Stored data
—————

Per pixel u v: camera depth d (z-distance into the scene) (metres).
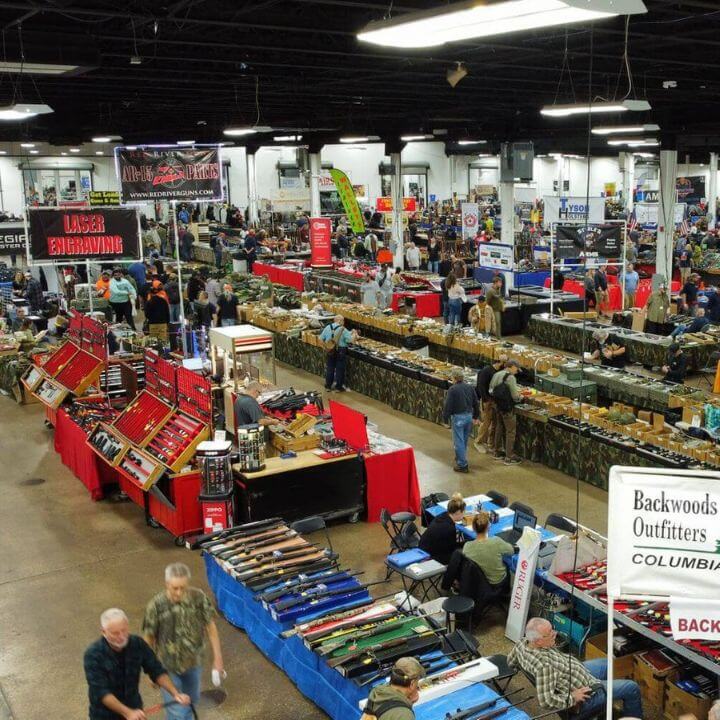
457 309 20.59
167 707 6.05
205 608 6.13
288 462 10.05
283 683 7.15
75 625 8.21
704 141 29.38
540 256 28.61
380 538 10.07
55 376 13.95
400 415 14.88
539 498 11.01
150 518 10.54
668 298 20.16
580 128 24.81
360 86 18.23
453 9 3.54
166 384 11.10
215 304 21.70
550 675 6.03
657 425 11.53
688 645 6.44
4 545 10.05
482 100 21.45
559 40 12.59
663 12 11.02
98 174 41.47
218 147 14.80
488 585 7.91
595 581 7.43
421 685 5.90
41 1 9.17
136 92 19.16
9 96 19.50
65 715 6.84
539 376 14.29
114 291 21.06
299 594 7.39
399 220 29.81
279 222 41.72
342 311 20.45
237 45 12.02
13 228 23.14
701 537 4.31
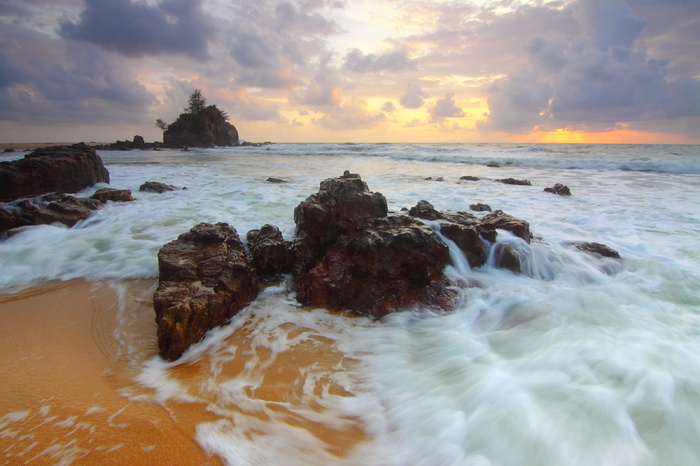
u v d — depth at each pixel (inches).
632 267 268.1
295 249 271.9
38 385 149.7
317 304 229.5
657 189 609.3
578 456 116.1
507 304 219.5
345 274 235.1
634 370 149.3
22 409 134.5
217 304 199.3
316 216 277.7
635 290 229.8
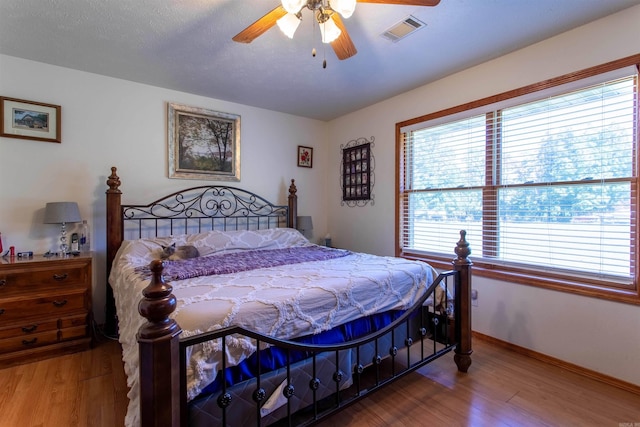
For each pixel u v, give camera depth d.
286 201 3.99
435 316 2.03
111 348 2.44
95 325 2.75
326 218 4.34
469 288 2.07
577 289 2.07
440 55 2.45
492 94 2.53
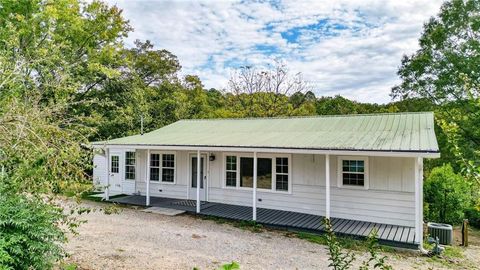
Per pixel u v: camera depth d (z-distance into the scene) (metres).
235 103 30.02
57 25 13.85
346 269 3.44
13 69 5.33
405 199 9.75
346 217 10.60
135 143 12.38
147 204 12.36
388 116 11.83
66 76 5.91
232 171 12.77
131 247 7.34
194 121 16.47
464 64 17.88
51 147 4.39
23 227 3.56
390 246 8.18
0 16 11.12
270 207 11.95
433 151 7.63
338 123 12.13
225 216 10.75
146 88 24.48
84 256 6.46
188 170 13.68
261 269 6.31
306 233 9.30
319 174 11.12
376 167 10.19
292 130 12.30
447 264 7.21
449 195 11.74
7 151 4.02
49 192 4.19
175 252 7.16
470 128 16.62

—————

• **WHAT IS BEING ASKED**:
Keep only the lines from the line with "235 103 30.02" to the end of the records above, and repeat them exactly.

• **ANSWER TO THIS EXERCISE**:
235 103 30.02
57 25 13.85
346 269 3.44
13 69 5.33
405 199 9.75
346 217 10.60
135 143 12.38
147 204 12.36
388 116 11.83
66 76 5.91
232 171 12.77
131 247 7.34
194 121 16.47
464 64 17.88
51 147 4.39
23 227 3.56
390 246 8.18
0 16 11.12
270 207 11.95
433 151 7.63
338 123 12.13
225 216 10.75
146 88 24.48
84 256 6.46
188 170 13.68
261 269 6.31
306 233 9.30
319 174 11.12
376 167 10.19
292 130 12.30
447 264 7.21
449 195 11.74
7 151 4.02
49 192 4.19
175 252 7.16
470 128 16.62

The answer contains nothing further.